Steve Gradick began working with Nistworks last fall. Nistworks handles the company’s networking at its three studios, Web sites and e-mail.
“We’re very happy to see David’s success in the community,” Gradick said.
Gradick decided to move his accounts to Nistworks because of Nist’s experience with IT.
“He has a wealth of knowledge having been in the IT business for many years,” he said. “He really brings that knowledge to our community environment and that kind of knowledge you may only get with a larger metro type operation.”
Nistworks has expanded to five employees including Nist’s two sons, Chris and Andrew, and he is looking to add two sales positions and later a couple of marketing positions. So far, the company has just been growing by word of mouth and now he feels ready to start being a little more aggressive in garnering new customers. As more and more companies are trimming their IT departments because they can no longer afford them, he wants to be in a position to pick up that work.
“We’re missing that market – that is such a rich, rich market right now,” Nist said. “We’ve had zero marketing effort, zero sales effort and it’s time for us to grow in that direction.”
The company is debt free and he wants it to stay that way. He has to be careful how much money he puts out for expansion and it has to pay for itself. When he started at the Burson Center, his rent afforded him an office, a phone line and provided him with a snapshot of the business community in Carroll County.
Nist has been impressed with the business community he’s found in Carrollton. He’s been surprised to travel to the end of a dirt road to find some of these companies and once he sees their operation to realize they are working well beyond the county boundaries, some even internationally.
“All these little companies that you wouldn’t think are anybody are actually somebody,” Nist said.
He started Nistworks on his own, hoping that someday his sons would join him.
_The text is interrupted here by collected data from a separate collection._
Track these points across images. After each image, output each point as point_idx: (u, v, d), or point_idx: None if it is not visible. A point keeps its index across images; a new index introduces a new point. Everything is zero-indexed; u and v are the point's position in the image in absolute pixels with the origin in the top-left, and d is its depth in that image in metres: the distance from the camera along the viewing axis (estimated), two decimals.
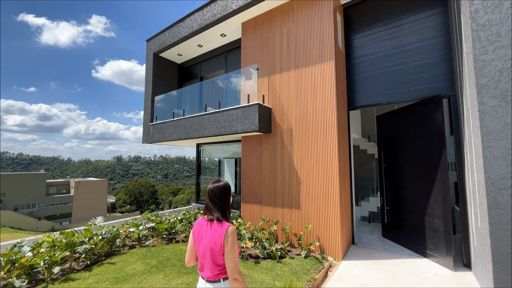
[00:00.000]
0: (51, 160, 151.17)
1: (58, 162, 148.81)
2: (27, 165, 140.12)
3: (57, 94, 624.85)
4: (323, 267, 4.24)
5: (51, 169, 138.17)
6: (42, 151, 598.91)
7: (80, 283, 3.53)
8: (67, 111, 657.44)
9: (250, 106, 5.45)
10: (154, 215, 6.43)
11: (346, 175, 5.21)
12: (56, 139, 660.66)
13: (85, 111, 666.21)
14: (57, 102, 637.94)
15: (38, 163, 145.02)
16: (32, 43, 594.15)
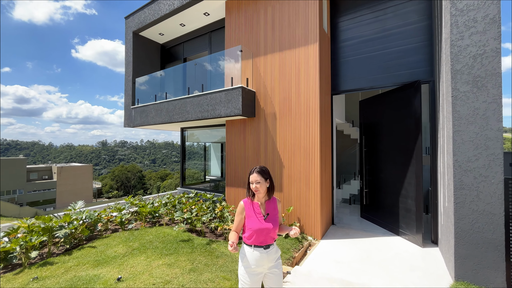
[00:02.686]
0: (31, 145, 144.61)
1: (38, 147, 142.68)
2: (5, 150, 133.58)
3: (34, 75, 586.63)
4: (302, 246, 4.43)
5: (32, 154, 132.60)
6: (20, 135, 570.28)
7: (59, 267, 3.51)
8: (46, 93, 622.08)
9: (233, 89, 5.35)
10: (137, 199, 6.39)
11: (328, 159, 5.33)
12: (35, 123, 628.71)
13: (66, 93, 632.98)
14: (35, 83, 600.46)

He thought he might have to move into Atlanta to grow to where he wanted to be, but the county has really offered him much more room to expand than he realized.
Now that he has moved to the larger offices on Cable Industrial Boulevard, he’s ready and anxious for more expansion. He knows what he’s doing, because he’s done it before. After seven years of being his own boss in Oklahoma City, he’s also happy to be on his own again.
“You get it in your blood,” Nist said.
Nistworks just moved to new offices in Carrollton at 270 Cable Industrial Way.